Levels of IGF-1, IGF-2, IGFBP-1-4, NT- and CT-IGFBP-4, and PAPP-A at baseline.


During follow-up, 15 patients with normoalbuminuria and 71 patients with nephropathy died. Of these deaths, 8 and 45 were due to fatal cardiovascular events, respectively. Using receiver-operating characteristic curve analyses, patients were divided into subgroups using cutoff values of 261 μg/L NT-IGFBP-4, 81 μg/L CT-IGFBP-4, or 10 mIU/L PAPP-A. All-cause mortality was significantly higher in patients with NT-IGFBP-4 levels (55% vs 16%, P < .001) and CT-IGFBP-4 levels (44% vs 15%, P < .001) above vs below cutoffs.

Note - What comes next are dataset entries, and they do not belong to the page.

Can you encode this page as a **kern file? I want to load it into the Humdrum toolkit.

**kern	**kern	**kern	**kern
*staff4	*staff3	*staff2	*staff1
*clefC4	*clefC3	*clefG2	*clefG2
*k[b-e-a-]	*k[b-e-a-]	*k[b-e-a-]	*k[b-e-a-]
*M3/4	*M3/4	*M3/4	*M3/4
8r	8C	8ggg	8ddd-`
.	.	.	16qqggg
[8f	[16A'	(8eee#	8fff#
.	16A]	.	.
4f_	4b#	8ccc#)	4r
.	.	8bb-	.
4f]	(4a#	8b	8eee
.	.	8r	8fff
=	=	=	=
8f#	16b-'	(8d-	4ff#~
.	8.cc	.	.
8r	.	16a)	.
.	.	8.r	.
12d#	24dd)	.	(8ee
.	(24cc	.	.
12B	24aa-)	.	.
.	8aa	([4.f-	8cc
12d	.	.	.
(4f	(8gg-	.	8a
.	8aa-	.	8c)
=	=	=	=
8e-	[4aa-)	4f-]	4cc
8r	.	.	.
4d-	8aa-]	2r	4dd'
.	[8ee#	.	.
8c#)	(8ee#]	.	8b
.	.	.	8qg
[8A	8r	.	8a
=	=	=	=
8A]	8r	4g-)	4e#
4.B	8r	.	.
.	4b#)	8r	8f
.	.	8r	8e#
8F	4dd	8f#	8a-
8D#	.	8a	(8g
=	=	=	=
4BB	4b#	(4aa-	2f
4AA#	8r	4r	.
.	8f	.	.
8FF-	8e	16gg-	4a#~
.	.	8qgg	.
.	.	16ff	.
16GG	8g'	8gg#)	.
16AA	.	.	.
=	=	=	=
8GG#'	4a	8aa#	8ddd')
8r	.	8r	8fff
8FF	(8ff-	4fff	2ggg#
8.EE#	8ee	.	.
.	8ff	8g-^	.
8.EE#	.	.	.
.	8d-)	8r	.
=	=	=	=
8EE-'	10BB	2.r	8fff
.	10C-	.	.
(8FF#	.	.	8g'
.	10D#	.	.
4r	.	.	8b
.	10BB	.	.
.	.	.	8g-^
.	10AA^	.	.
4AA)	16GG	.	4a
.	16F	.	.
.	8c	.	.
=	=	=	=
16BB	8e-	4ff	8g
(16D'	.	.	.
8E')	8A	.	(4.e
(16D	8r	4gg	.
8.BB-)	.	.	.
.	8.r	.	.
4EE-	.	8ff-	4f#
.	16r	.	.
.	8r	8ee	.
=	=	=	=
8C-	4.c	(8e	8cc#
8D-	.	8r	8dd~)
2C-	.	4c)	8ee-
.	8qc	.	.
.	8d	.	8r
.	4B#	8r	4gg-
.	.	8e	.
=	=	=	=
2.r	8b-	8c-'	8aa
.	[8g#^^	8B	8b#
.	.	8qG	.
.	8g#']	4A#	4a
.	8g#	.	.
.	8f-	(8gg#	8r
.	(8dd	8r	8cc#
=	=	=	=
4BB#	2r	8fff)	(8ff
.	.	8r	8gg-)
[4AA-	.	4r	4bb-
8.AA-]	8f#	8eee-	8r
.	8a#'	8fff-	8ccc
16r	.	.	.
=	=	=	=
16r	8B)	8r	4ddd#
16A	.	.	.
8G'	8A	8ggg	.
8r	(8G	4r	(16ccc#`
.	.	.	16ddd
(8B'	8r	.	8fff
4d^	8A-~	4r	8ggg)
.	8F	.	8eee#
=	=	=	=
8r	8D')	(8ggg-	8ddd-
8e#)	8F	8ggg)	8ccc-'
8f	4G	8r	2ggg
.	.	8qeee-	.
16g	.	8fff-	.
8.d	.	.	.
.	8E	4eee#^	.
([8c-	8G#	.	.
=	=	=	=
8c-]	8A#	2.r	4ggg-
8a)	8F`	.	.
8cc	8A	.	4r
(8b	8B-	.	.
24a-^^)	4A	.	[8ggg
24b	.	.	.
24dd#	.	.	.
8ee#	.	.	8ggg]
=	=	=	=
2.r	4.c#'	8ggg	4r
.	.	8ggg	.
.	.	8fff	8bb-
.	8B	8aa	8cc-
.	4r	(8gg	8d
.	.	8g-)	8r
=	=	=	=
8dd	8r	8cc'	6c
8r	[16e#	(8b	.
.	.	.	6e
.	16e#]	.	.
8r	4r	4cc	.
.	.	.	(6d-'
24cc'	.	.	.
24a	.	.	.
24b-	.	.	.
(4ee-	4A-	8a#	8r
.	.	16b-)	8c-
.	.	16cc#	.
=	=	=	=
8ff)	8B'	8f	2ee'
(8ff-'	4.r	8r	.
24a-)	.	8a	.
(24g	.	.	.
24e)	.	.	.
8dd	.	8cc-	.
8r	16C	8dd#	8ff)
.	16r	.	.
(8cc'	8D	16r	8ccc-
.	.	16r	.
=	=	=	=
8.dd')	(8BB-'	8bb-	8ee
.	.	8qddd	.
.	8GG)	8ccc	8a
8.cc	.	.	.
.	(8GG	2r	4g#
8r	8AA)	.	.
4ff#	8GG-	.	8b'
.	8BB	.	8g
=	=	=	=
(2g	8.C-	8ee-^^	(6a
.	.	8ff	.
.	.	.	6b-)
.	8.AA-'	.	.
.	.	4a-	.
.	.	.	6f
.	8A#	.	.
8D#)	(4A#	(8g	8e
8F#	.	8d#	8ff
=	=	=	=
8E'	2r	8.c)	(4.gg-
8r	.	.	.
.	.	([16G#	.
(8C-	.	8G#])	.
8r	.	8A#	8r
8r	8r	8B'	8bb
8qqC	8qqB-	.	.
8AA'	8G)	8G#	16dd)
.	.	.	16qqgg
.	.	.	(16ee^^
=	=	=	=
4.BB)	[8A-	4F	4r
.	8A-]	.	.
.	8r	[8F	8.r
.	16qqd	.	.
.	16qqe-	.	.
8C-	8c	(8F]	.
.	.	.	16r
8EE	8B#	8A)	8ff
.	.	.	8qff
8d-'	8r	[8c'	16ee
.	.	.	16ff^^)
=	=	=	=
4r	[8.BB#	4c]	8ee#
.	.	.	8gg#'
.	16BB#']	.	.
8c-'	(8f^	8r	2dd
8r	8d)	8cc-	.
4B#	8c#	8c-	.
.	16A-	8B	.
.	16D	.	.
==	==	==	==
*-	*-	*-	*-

Similarly, cardiovascular mortality was elevated in patients with high NT-IGFBP-4 levels (40% vs 7.8%, P < .001) and high CT-IGFBP-4 levels (30% vs 7.4%, P < .001). After adjustments for nephropathy and traditional cardiovascular risk factors, high NT- and CT-IGFBP-4 levels remained prognostic of cardiovascular mortality with hazard ratios [95% confidence interval (CI)] of 5.81 (95% CI 2.62-12.86) (P < .001) and 2.58 (95% CI 1.10-6.10) (P = .030), respectively. After adjustments, PAPP-A was not associated with overall or cardiovascular death. All IGF protein levels were higher in patients with diabetic nephropathy (P < .001), but no variables associated with mortality.


High IGFBP-4 fragment levels were associated with increased all-cause and cardiovascular mortality rates in T1D patients with and without diabetic nephropathy.